**Aim of the exercise**: Find how many lines in the listing below include the word "safe". Give that number only.

**Data for this exercise**:

*****

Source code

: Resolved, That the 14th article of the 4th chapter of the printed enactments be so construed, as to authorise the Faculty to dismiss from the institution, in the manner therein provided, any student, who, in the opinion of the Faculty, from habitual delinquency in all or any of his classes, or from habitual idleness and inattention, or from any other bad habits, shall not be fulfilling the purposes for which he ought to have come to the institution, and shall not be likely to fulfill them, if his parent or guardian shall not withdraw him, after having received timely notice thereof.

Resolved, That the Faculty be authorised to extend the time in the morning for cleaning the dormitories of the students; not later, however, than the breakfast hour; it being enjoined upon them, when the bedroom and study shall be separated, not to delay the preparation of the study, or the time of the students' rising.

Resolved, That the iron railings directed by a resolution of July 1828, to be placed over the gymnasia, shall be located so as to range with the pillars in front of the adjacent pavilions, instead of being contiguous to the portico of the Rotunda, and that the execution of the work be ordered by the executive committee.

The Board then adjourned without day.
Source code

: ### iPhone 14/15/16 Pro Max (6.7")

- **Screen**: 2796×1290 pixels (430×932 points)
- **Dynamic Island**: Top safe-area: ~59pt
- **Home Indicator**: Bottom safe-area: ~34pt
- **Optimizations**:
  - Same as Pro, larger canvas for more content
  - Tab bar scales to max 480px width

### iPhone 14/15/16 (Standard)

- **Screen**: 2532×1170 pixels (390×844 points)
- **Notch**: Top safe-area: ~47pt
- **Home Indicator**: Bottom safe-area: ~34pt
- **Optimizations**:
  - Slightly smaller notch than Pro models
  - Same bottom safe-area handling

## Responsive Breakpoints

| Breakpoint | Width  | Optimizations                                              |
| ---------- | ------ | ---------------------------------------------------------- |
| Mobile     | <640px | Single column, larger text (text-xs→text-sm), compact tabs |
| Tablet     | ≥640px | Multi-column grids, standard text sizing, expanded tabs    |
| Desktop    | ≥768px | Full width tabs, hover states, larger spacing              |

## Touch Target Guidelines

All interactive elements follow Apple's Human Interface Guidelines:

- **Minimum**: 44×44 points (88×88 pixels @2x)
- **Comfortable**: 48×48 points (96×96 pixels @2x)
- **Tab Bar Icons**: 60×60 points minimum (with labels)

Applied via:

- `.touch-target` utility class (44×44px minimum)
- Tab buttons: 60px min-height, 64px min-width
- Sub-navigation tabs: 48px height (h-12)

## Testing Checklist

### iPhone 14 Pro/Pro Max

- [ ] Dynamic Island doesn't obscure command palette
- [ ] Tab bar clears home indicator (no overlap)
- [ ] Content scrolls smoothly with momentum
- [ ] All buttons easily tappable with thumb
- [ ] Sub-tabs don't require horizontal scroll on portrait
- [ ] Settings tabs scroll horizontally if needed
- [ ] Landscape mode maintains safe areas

*****

**Solution to the problem**: 6